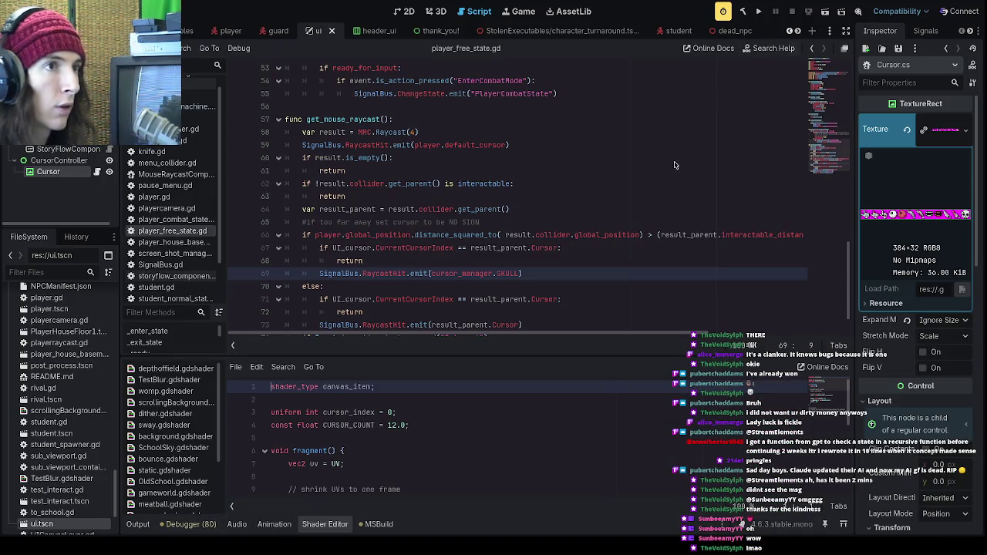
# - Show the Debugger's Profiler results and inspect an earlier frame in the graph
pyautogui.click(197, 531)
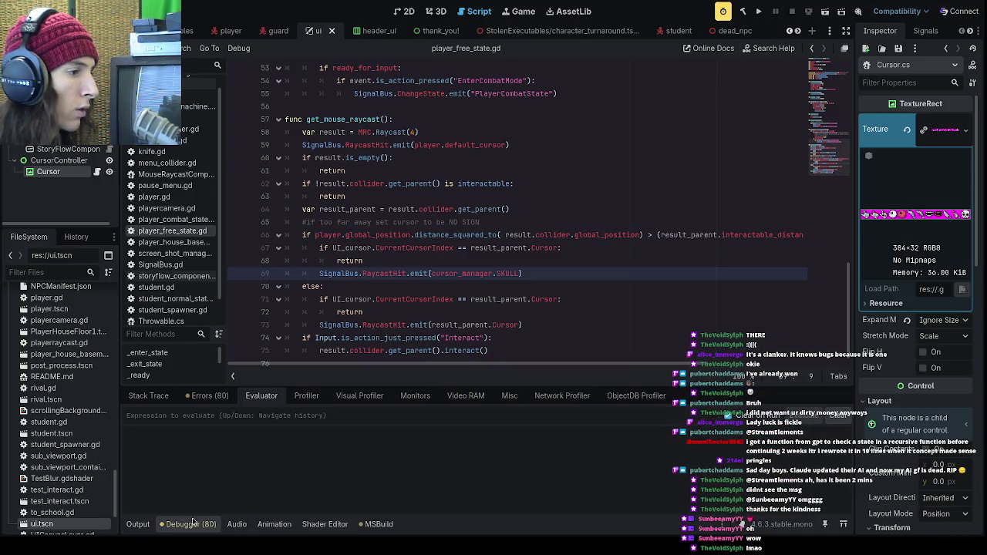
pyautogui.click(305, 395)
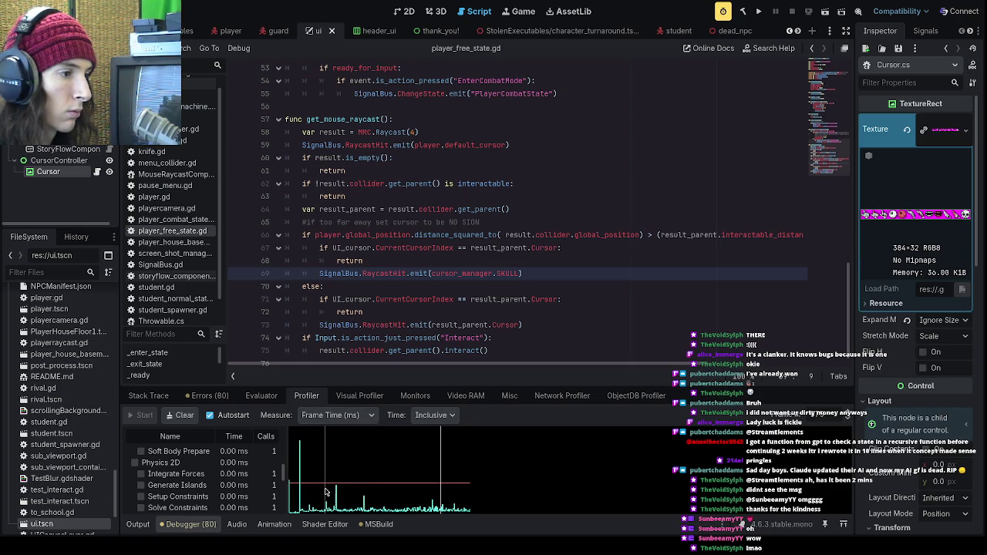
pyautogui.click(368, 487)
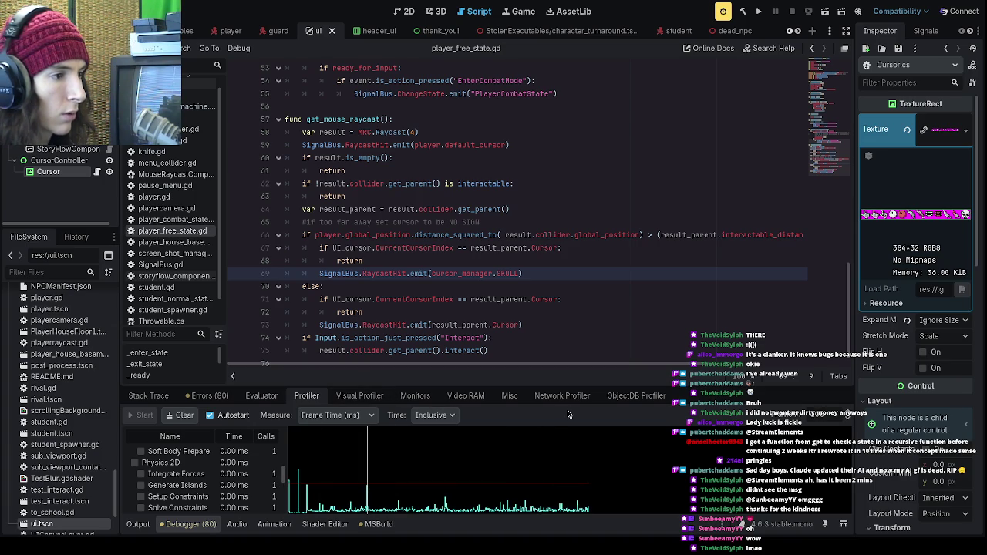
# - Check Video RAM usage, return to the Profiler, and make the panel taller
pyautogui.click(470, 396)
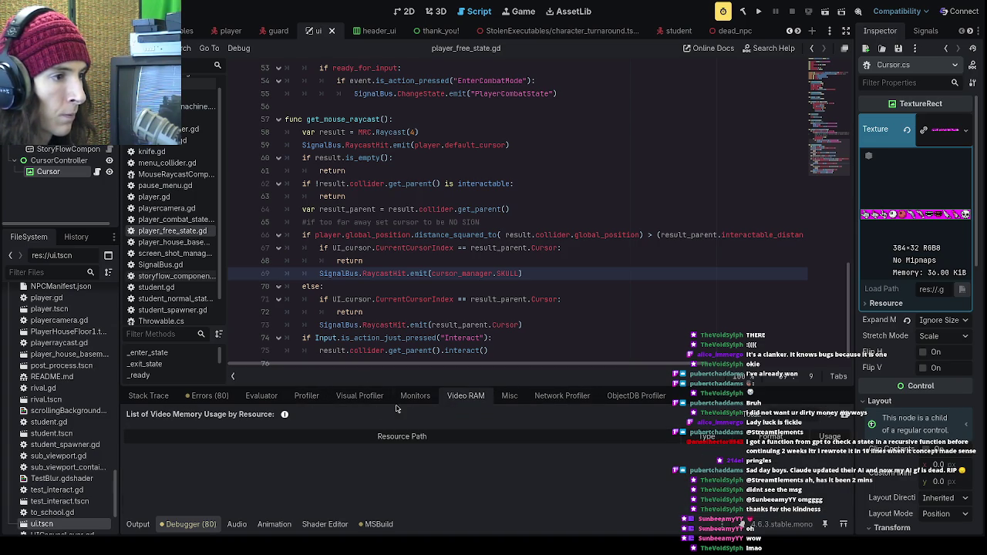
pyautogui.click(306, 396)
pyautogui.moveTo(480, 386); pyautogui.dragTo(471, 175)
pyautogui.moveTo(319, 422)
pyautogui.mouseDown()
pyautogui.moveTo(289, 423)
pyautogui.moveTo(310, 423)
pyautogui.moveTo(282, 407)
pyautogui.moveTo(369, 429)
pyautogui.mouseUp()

────────────────

Would you filter the records and copy out each line containing "click"?

pyautogui.click(197, 531)
pyautogui.click(305, 395)
pyautogui.click(368, 487)
pyautogui.click(470, 396)
pyautogui.click(306, 396)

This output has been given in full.